Problem description
Exact reproduction of every record is required, and pictures are to be excluded.

Records for the task
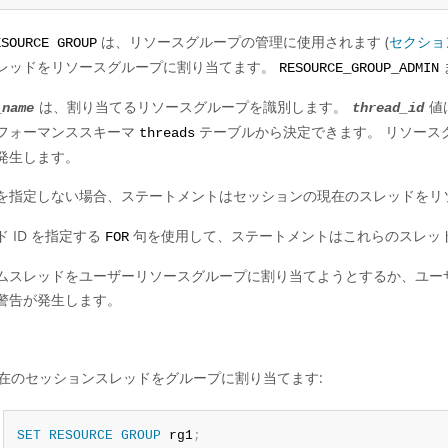
は、リソースグループの管理に使用されます (
セクショ
ESOURCE GROUP
レッドをリソースグループに割り当てます。
RESOURCE_GROUP_ADMIN
は、割り当てるリソースグループを識別します。
値
_name
thread_id
フォーマンススキーマ
テーブルから決定できます。 リソースグ
threads
発生します。
を指定しない場合、ステートメントはセッションの現在のスレッドをリ
 ID を指定する
句を使用して、ステートメントはこれらのスレッ
FOR
ムスレッドをユーザーリソースグループに割り当てようとするか、ユー
警告が発生します。
在のセッションスレッドをグループに割り当てます:
SET
RESOURCE
GROUP
 rg1
;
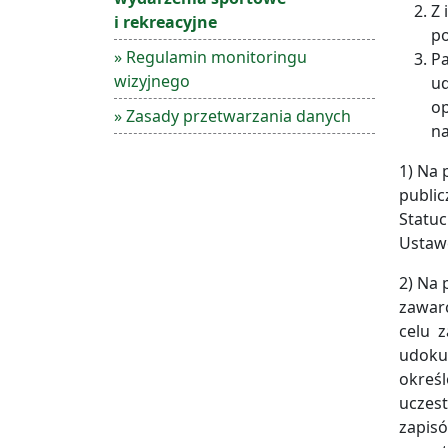
Z 
i rekreacyjne
po
» Regulamin monitoringu
Pa
wizyjnego
ud
op
» Zasady przetwarzania danych
n
1) Na 
public
Statu
Ustawę
2) Na
zawar
celu 
udoku
okreś
uczest
zapis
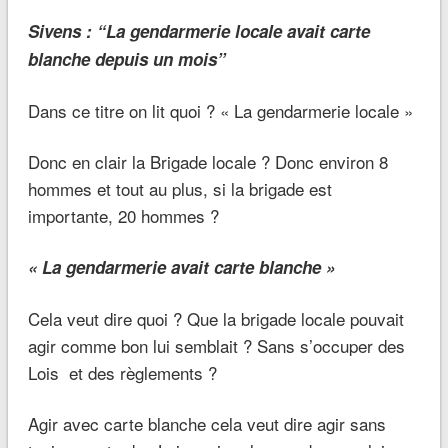
Sivens : “La gendarmerie locale avait carte
blanche depuis un mois”
Dans ce titre on lit quoi ?
« La gendarmerie locale »
Donc en clair la Brigade locale ? Donc environ 8
hommes et tout au plus, si la brigade est
importante, 20 hommes ?
« La gendarmerie avait carte blanche »
Cela veut dire quoi ? Que la brigade locale pouvait
agir comme bon lui semblait ? Sans s’occuper des
Lois et des règlements ?
Agir avec carte blanche cela veut dire agir sans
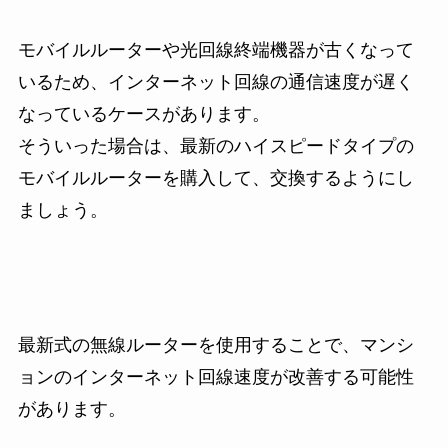
モバイルルーターや光回線終端機器が古くなって
いるため、インターネット回線の通信速度が遅く
なっているケースがあります。
そういった場合は、最新のハイスピードタイプの
モバイルルーターを購入して、交換するようにし
ましょう。
最新式の無線ルーターを使用することで、マンシ
ョンのインターネット回線速度が改善する可能性
があります。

Exercise solution
は、リソースグループの管理に使用されます (
セクショ
ESOURCE GROUP
レッドをリソースグループに割り当てます。
RESOURCE_GROUP_ADMIN
は、割り当てるリソースグループを識別します。
値
_name
thread_id
フォーマンススキーマ
テーブルから決定できます。 リソースグ
threads
発生します。
を指定しない場合、ステートメントはセッションの現在のスレッドをリ
 ID を指定する
句を使用して、ステートメントはこれらのスレッ
FOR
ムスレッドをユーザーリソースグループに割り当てようとするか、ユー
警告が発生します。
在のセッションスレッドをグループに割り当てます:
SET
RESOURCE
GROUP
 rg1
;
Z 
i rekreacyjne
po
» Regulamin monitoringu
Pa
wizyjnego
ud
op
» Zasady przetwarzania danych
n
1) Na 
public
Statu
Ustawę
2) Na
zawar
celu 
udoku
okreś
uczest
zapis
Sivens : “La gendarmerie locale avait carte
blanche depuis un mois”
Dans ce titre on lit quoi ?
« La gendarmerie locale »
Donc en clair la Brigade locale ? Donc environ 8
hommes et tout au plus, si la brigade est
importante, 20 hommes ?
« La gendarmerie avait carte blanche »
Cela veut dire quoi ? Que la brigade locale pouvait
agir comme bon lui semblait ? Sans s’occuper des
Lois et des règlements ?
Agir avec carte blanche cela veut dire agir sans
モバイルルーターや光回線終端機器が古くなって
いるため、インターネット回線の通信速度が遅く
なっているケースがあります。
そういった場合は、最新のハイスピードタイプの
モバイルルーターを購入して、交換するようにし
ましょう。
最新式の無線ルーターを使用することで、マンシ
ョンのインターネット回線速度が改善する可能性
があります。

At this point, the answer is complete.